Lenses are used in various imaging devices such as telescopes, binoculars, and cameras. They are also used as visual aids in glasses to correct defects of vision such as myopia and hypermetropia.

The word lens comes from lēns, the Latin name of the lentil (a seed of a lentil plant), because a double-convex lens is lentil-shaped. The lentil also gives its name to a geometric figure.

Some scholars argue that the archeological evidence indicates that there was widespread use of lenses in antiquity, spanning several millennia. The so-called Nimrud lens is a rock crystal artifact dated to the 7th century BCE which may or may not have been used as a magnifying glass, or a burning glass. Others have suggested that certain Egyptian hieroglyphs depict "simple glass meniscal lenses".[verification needed]

The oldest certain reference to the use of lenses is from Aristophanes' play The Clouds (424 BCE) mentioning a burning-glass. Pliny the Elder (1st century) confirms that burning-glasses were known in the Roman period. Pliny also has the earliest known reference to the use of a corrective lens when he mentions that Nero was said to watch the gladiatorial games using an emerald (presumably concave to correct for nearsightedness, though the reference is vague). Both Pliny and Seneca the Younger (3 BC–65 AD) described the magnifying effect of a glass globe filled with water.

Ptolemy (2nd century) wrote a book on Optics, which however survives only in the Latin translation of an incomplete and very poor Arabic translation. The book was, however, received by medieval scholars in the Islamic world, and commented upon by Ibn Sahl (10th century), who was in turn improved upon by Alhazen (Book of Optics, 11th century). The Arabic translation of Ptolemy's Optics became available in Latin translation in the 12th century (Eugenius of Palermo 1154). Between the 11th and 13th century "reading stones" were invented. These were primitive plano-convex lenses initially made by cutting a glass sphere in half. The medieval (11th or 12th century) rock crystal Visby lenses may or may not have been intended for use as burning glasses.

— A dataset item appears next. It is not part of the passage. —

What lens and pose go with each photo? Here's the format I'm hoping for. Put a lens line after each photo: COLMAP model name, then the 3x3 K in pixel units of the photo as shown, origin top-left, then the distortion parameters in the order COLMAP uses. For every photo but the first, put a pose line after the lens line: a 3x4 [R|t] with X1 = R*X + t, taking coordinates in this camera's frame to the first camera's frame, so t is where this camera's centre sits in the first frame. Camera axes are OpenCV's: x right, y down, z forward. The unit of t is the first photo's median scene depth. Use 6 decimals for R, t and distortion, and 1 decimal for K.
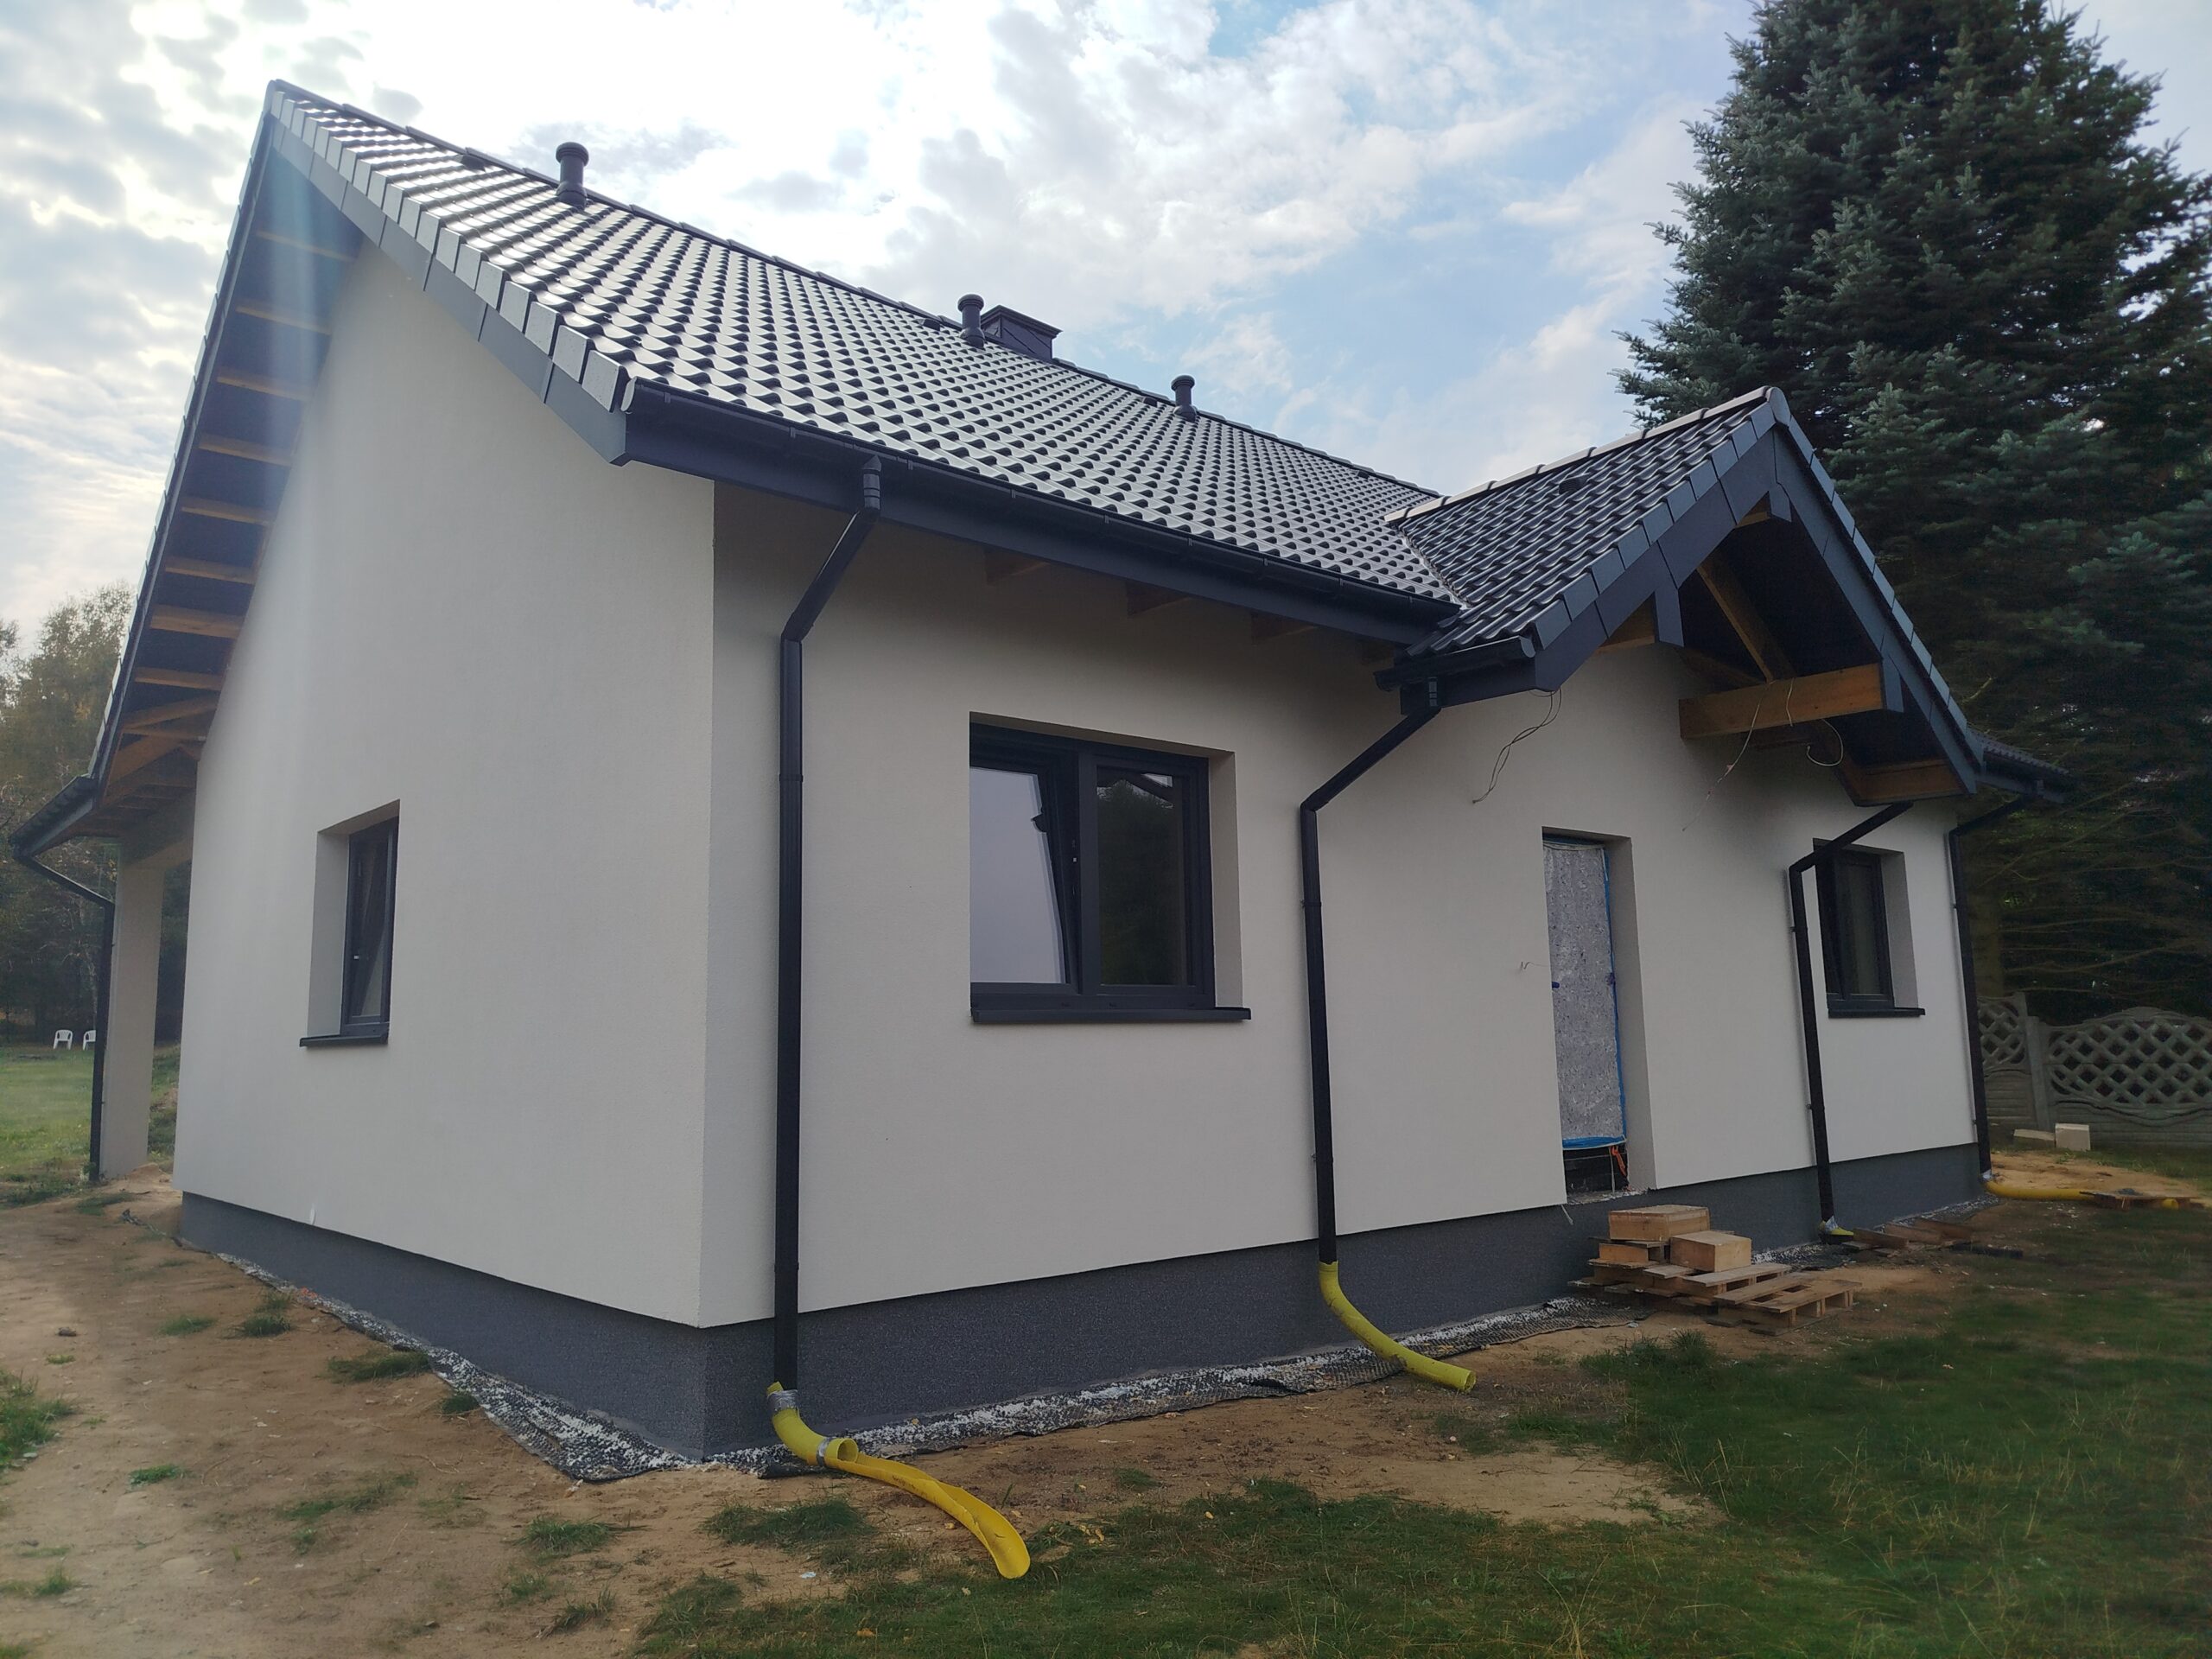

Spectacles were invented as an improvement of the "reading stones" of the high medieval period in Northern Italy in the second half of the 13th century. This was the start of the optical industry of grinding and polishing lenses for spectacles, first in Venice and Florence in the late 13th century, and later in the spectacle-making centres in both the Netherlands and Germany. Spectacle makers created improved types of lenses for the correction of vision based more on empirical knowledge gained from observing the effects of the lenses (probably without the knowledge of the rudimentary optical theory of the day). The practical development and experimentation with lenses led to the invention of the compound optical microscope around 1595, and the refracting telescope in 1608, both of which appeared in the spectacle-making centres in the Netherlands.

With the invention of the telescope and microscope there was a great deal of experimentation with lens shapes in the 17th and early 18th centuries by those trying to correct chromatic errors seen in lenses. Opticians tried to construct lenses of varying forms of curvature, wrongly assuming errors arose from defects in the spherical figure of their surfaces. Optical theory on refraction and experimentation was showing no single-element lens could bring all colours to a focus. This led to the invention of the compound achromatic lens by Chester Moore Hall in England in 1733, an invention also claimed by fellow Englishman John Dollond in a 1758 patent.